Let's Talk Games

Changing the First Person Shooter

I love First Person Shooters.

The immediacy of them, the way they can build tension and the ease of which I can lose myself in a new role as protector of the universe all manage to put a smile upon my lips.

If there’s any genre that truly captured my imagination, it’s the FPS genre.

But, that doesn’t mean I’m immune to their failings.

The genre that once felt so fresh and vibrant can easily feel tired and worn out these days. The well-travelled routes that have paved the way to former glories can often feel overused, populated now by mere mortals where once Gods walked.

I can remember in vital detail every aspect of the day I fired up Doom on my original Playstation. Who was there in my room, the posters on my walls, the magazines on the floor (all tasteful ones I hasten to add) and of course, the bewildered open mouthed awe that hung in the air. It was a great day and one that immediately cemented my love for this new way of playing.

Doom

But that was a long time ago. And now here we are in 2014 and I often ask how far we’ve actually come from that first foray into the underworlds of Doom?

Graphically of course we’ve made huge leaps. The AI also took a big step in the right direction when Master Chief and Halo entered the fray. But, how much else has changed?

HaloCombatEvolvedAnniversary6

The developers still pop a gun or blade into our hands and pit us against the minions of all kinds of evil. The storyline’s shift but the action by and large remains the same. As the sun began to set on our last generation of Xbox 360’s and PS3’s the whole FPS genre, for me at least, had become a mere shadow of its former self.

There were still some solid games landing, but at their core they remained worryingly familiar.

And so here’s my idea, and bear with me as it’s not a very good one and it’s still merely an acorn at present. Take the first person game to different places.

It’s been done before of course. Mirror’s Edge, Outlast and Amnesia: The Dark Descent to name three. All games that moved the goalposts and changed the way we approached our first person experience. Flight rather than fight.

mirrorsedge_ss3

But alongside this, now that we have the all new powers of Xbox One and PS4 to play with, we can change further still.

It was while playing Outlast that I realised how incredible it could be to be placed in to a team of paranormal experts travelling the world’s most haunted locations in search of answers to one of life’s biggest questions, ‘Is there life after death?’.

A First-Person-Ghost Hunter.

Infra-red and night vision camcorders aplenty, sound recorders instead of shotguns, bumps in the night rather than bumps on the head, and immense tension, always go immense with the tension. I think it could be a winner.

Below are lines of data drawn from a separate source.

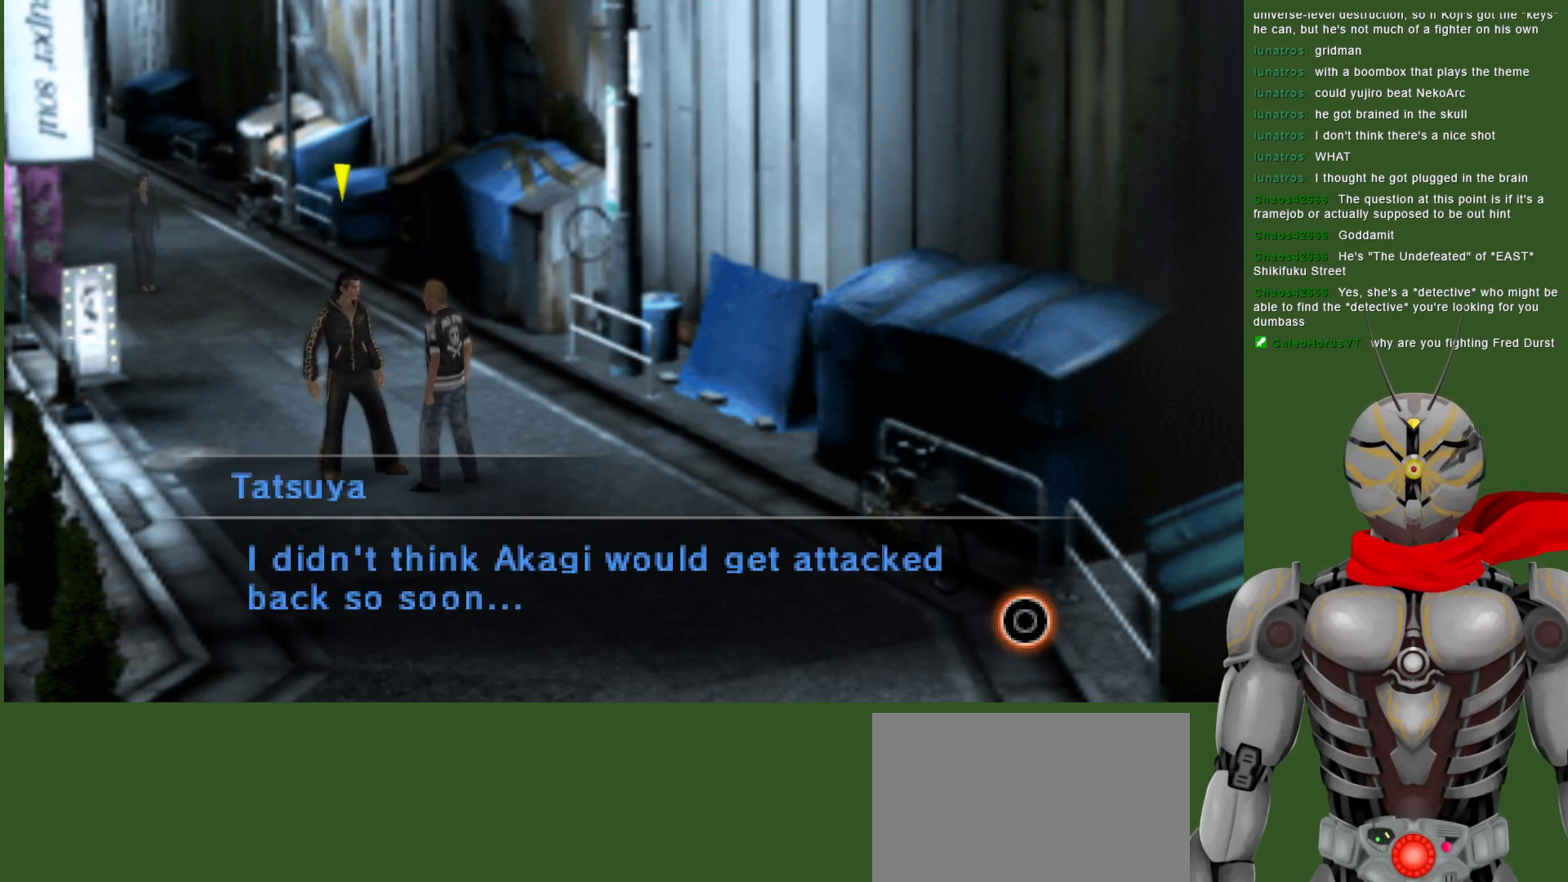
{"buttons": [], "left_stick": "center", "right_stick": "center", "events": []}
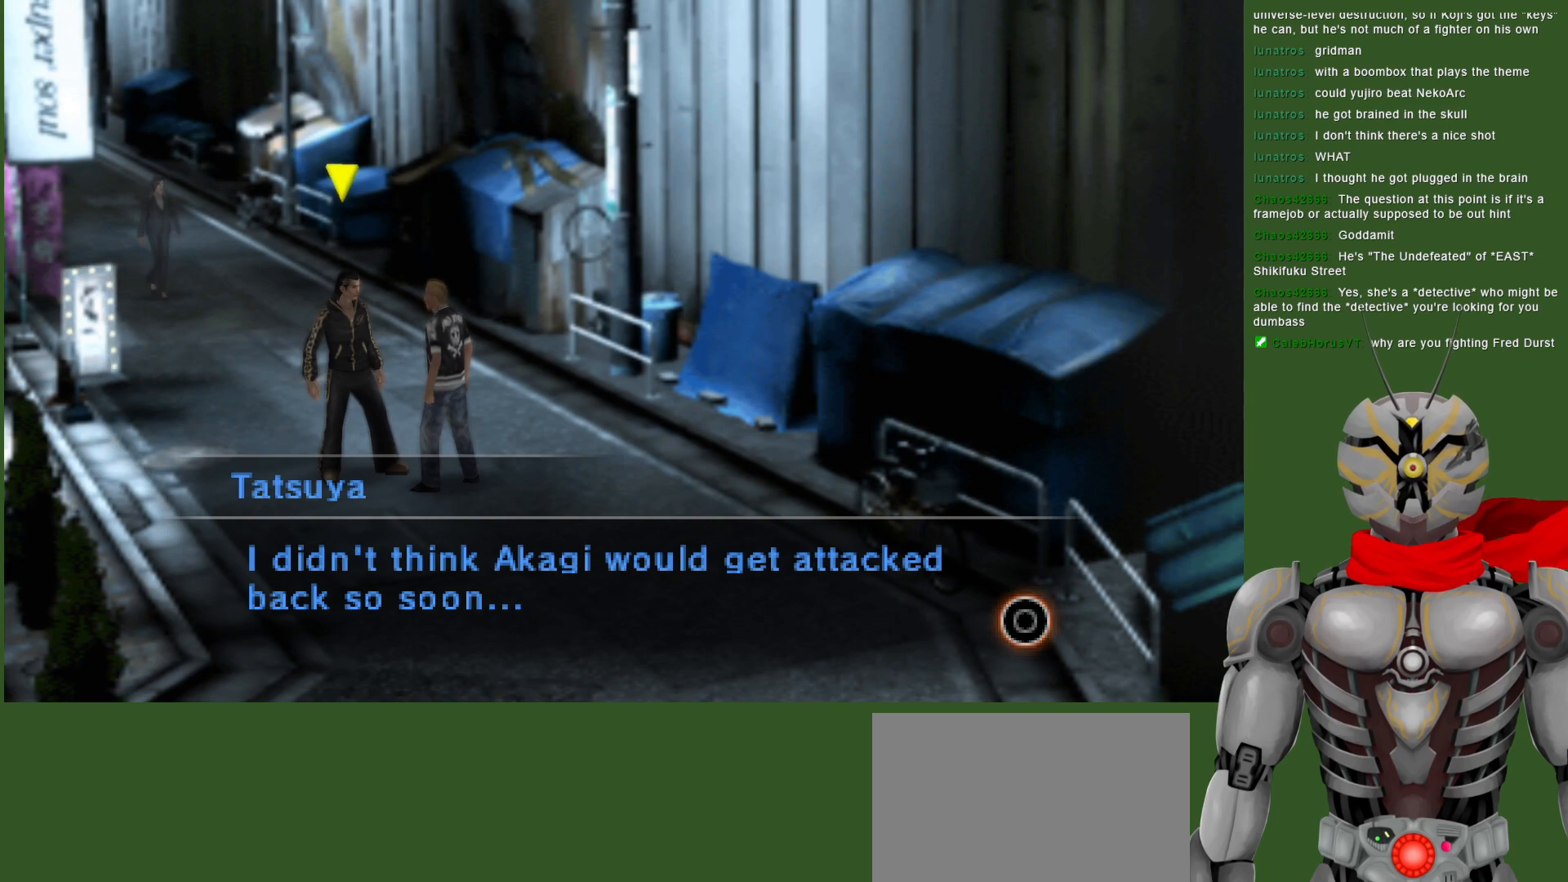
{"buttons": [], "left_stick": "center", "right_stick": "center", "events": []}
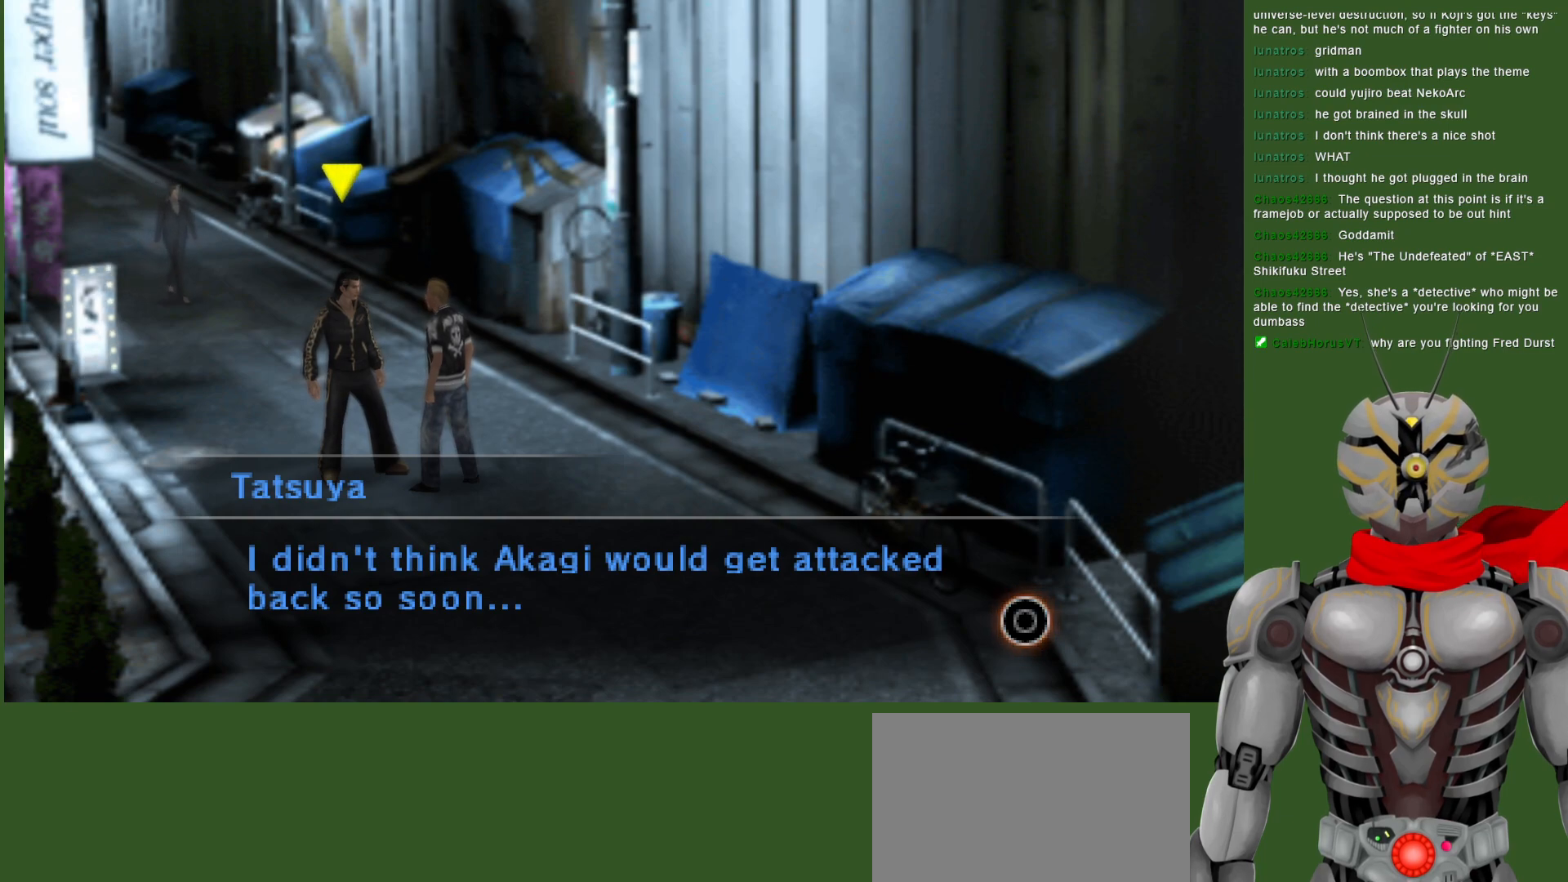
{"buttons": [], "left_stick": "center", "right_stick": "center", "events": []}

Or take us gamers into a place where the game is all about characters and depth of story, a First-Person-Drama or First-Person-Thriller if you like. I’ve sat through, and thoroughly enjoyed many films that had little to no shooting in them at all but were instead built upon the firm foundations of drama and suspense. I would love to be put into the role of a character who finds themselves in the middle of a twisting and surprising plot where interaction with other characters is king and blowing their heads off is never even a consideration.

The sky’s the limit where the only boundaries are those of the developer’s imaginations. I believe there to be a whole universe of untapped, potentially great, games ideas out there that could give the First-Person genre the shot in the arm it so vitally needs.

amnesia-2

The FPS is still my favourite way to play, but if we could embrace a little more often the idea of dropping the ‘S’ from the genre I think the old worn routes could once again become an off the beaten track haven for gamers wanting something more from their games.

What do you think?

Are you still happy with the FPS genre as a whole or do you have different ideas of where it could go?